TASK REQUIREMENTS: Give again, word for word, each line below starting at the one that contains "index dip: (203, 1202)" and ending at the one that contains "middle mcp: (210, 1144)".

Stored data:
+++
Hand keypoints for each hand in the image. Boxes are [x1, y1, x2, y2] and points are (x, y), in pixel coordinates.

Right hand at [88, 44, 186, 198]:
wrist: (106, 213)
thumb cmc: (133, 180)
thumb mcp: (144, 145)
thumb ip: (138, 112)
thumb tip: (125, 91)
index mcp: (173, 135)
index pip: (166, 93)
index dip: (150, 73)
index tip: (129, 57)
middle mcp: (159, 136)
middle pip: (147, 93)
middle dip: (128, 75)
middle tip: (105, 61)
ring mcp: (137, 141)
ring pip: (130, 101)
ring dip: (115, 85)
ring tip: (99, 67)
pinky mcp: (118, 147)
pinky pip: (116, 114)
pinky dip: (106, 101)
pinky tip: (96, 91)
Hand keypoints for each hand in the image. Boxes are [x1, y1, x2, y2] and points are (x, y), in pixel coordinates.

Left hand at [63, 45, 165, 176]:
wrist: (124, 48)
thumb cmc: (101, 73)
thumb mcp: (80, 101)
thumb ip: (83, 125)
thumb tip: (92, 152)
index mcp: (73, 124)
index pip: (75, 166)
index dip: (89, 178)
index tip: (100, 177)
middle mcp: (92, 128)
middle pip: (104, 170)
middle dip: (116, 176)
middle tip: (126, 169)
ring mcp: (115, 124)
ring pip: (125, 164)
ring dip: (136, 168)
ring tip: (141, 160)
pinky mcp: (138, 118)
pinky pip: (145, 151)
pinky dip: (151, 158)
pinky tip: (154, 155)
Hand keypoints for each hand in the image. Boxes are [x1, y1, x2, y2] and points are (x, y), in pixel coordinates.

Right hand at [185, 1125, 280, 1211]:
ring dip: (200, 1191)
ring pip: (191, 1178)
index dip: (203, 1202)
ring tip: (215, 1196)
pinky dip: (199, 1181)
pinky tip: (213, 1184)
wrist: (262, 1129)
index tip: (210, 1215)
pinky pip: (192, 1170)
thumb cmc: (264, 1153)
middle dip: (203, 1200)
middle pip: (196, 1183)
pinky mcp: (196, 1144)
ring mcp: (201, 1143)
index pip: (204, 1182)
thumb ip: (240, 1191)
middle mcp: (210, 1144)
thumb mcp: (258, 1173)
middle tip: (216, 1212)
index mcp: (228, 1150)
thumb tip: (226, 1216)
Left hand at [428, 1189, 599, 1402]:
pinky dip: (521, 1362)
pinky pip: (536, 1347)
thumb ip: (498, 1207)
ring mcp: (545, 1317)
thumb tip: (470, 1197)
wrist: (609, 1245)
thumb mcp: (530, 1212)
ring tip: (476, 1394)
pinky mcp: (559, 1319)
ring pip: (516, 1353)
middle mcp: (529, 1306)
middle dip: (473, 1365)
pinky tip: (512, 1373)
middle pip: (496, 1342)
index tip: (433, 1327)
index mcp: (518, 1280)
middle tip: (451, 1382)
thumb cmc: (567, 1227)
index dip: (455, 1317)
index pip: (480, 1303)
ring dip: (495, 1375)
+++
OUTPUT FOR THIS EXERCISE:
index dip: (203, 1202)
ring tip: (215, 1196)
pinky dip: (199, 1181)
pinky tip: (213, 1184)
wrist: (262, 1129)
index tip: (210, 1215)
pinky pip: (192, 1170)
thumb cmc: (264, 1153)
middle dip: (203, 1200)
middle pip: (196, 1183)
pinky mcp: (196, 1144)
ring mcp: (201, 1143)
index pip: (204, 1182)
thumb ip: (240, 1191)
middle mcp: (210, 1144)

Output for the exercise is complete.